En español | I don't buy my mom nice jewelry anymore because I am afraid she'll sell it in a moment of desperation at the casino, when she's out of cash and willing to do anything to give the slot machines just one more try.
My mom, 67, is a gambling addict. She calls it el vicio—the vice—and she’s quick to admit it, to apologize, to swear she’s through.

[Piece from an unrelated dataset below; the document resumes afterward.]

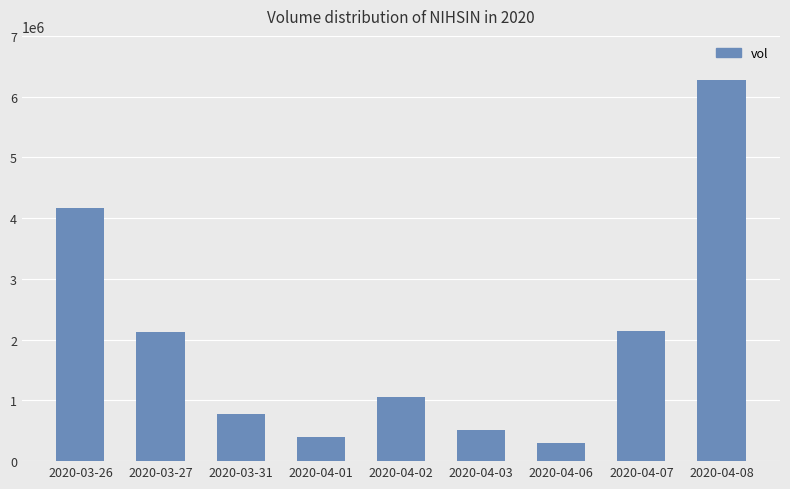

How many bars are there in total?

9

But some combination of post-retirement boredom, loneliness, and perhaps even a genetic tendency toward addiction keeps pulling her back.
And so my beautiful, courageous mom—a native of Mexico who started working at age 14, who immigrated to the United States without knowing a word of English and went on to earn three advanced degrees, who has inspired so many children in 30 years as an elementary school teacher—finds herself swimming in debt, savings depleted, at a time when she should be enjoying the rewards of a life of hard work and sacrifice.
“The new face of problem gambling in America has become a senior woman who has lost a spouse or become alienated from her children, but has embraced slot machines and quite rapidly develops an addiction,” says Keith Whyte, executive director of the National Council on Problem Gambling, a nonprofit organization that estimates Americans gambled away $100 billion in 2008.
For most people, gambling is a popular form of entertainment, with 68 percent of Americans reporting they have gambled at least once in the last year, according to a National Gambling Impact Study Report. But experts believe an estimated 4 to 5 percent of Americans have lost their ability to control their gambling, leading to financial problems, family disputes, work interruptions and, in extreme cases, suicide.
Psychologists consider older people to be more at risk for gambling problems, says Dr. Timothy Fong, co-director of the UCLA Gambling Studies Program “The elderly are going to be more vulnerable to gambling than folks who are working full time because they have more available time,” Fong says.
Easy access to legal gambling—now available in some form in every state except Hawaii and Utah, with casinos in 38 states—has turned a formerly exotic activity into something as common as going to the movies. And with more competition for gambling dollars, casinos have stepped up their efforts to attract retirees, who are available during slower weekday periods and eager for inexpensive diversions.
“Some of my patients refer to the casinos as ‘the club,’ as their form of the country club,” says Suzanne Graupner Pike, Ph.D., CEO/president of the San Diego Center for Pathological Gambling, where half her clients are older than 60. “The buses travel to the senior centers and pick these people up, give them a $10 coupon and free lunch, and take them to spend the whole day at the casino.”
Pike said older people who develop addictions tend to use gambling as a way to escape their everyday problems: loneliness, the loss of a spouse, the stressful demands of family. “The gambling sets up a smoke screen, so that the underlying issues don’t have to be dealt with,” says Pike, who has been treating problem gamblers since 1995.
Getting seniors to admit they have a problem can be difficult because they prize self-sufficiency and are reluctant to give up control of their money. “There’s a great deal of shame because these are folks who have managed money all their lives, survived recessions, and are horrified that their adult children or the community will find out they fell into a gambling problem,” says Whyte, whose national problem gambling helpline fielded 255,000 calls last year.
Among Latinos, the issue of family embarrassment can stand in the way of treatment, says Shirley Beckett Mikell, director of certification and education for NAADAC, The Association for Addiction Professionals.